Globiana coach Shannon Mayer is the first to admit that when she moved from her native Canada to Nicaragua in 2016, she was not prepared for what was in store. With a background in HR and with her own coaching consulting business, she had plenty of experience in guiding people through career moves, life transitions, and relocations. Yet, the words she used to describe how she felt when starting out in Nicaragua were “I might as well have landed on the Moon.” That’s how different navigating life in the Central American country was as a new arrival.

The relocation came about because Shannon’s partner, Michael, had bought property in the capital Managua with the desire to open a boutique hotel. Shannon decided to follow along as she could bring her consulting business with her; although, she ended up putting that on hold when first arriving, to help get the hotel off the ground. 

The only experience either of them had with the hospitality world was Shannon’s prior HR consulting for companies in the field. Needless to say, they had a lot to learn. And it turned out that even though they were both very familiar with the country, having visited many times, living there, and setting up and running a business were vastly different from any of their prior experiences.

The disparities between how most people live everyday life in Nicaragua vs Canada are great. Nicaragua is the poorest country in Central America and access to basic services can be a daily challenge for many. “How society at large functions is of course impacted by this, and running a business in this environment, coming from a country like Canada, was a big adjustment for us,“ says Shannon. The first year in particular was a big learning curve as they had to figure out how to open bank accounts, apply for residence status, certify their business, access needed services, and find staff.

For Shannon, the first year came with other adjustments as well. Looking back, she says she hadn’t prepared well for leaving and she wasn’t really ready. She describes herself as a trailing spouse with reservations about the life she found herself living: “I had done the practical work needed, such as selling our house, but not the emotional work. It’s like I was holding back even though I knew it was happening.
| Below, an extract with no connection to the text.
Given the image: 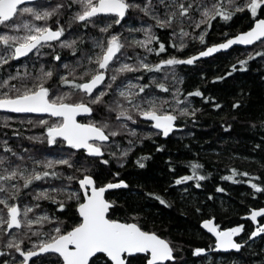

There is an expression in global mobility that says ‘leave well to land well’ — I did not do that.” Shannon explains that she wishes she had engaged with people at home earlier and kept the family in the loop of what was happening before the move. 

Since their move, Nicaragua has experienced social unrest which led to a recession and to tourism being cut off for about six months; and of course, the Coronavirus pandemic has had a great impact on the country, as it has everywhere. Starting up a hotel during these times has had its challenges, to say the least. But, as Shannon and her partner have gotten settled and learned the ins and outs of running a business in Nicaragua, and the circumstances beyond their control have stabilized, their hotel has flourished and is now #2 on Trip Advisor. 

And, says Shannon, “I have my own business as well, which is my passion and once again my main focus. Coaching remotely has worked out really well.” And, as an added bonus, her experiences of moving and setting up a business abroad have been of great value to her coaching, as they allow for a unique perspective in supporting other relocating executives. 

Settling in Nicaragua has been a journey filled with some bumps in the road, many discoveries, and sweet successes. It’s led to great friendships and a deeper understanding of a different culture. By now, Shannon says, “I am happy to call this my home base.”

Shannon’s advice when making an international move:

  1. Check your “why” — be clear about why you want to move.
  2. Do your homework — vacationing and living/starting a business in a country are two very different experiences. Try to get a sense of the value system of the new country, the living culture, and the work culture; think about how you will deal with language barriers, and how they may impact your experience.
  3. Leave well to land well — it’s important to feel support from the people you are “leaving behind”. Saying goodbye “well”, and having a plan for how to stay in touch with those closest to you will be a great help to your well-being and ability to cope.
  4. Plan what you are going to do with your stuff — one of the things you need to educate yourself on is customs rules for household goods. All countries have different rules for what you can bring. Also, make a plan for things you can’t/don’t want to take with you.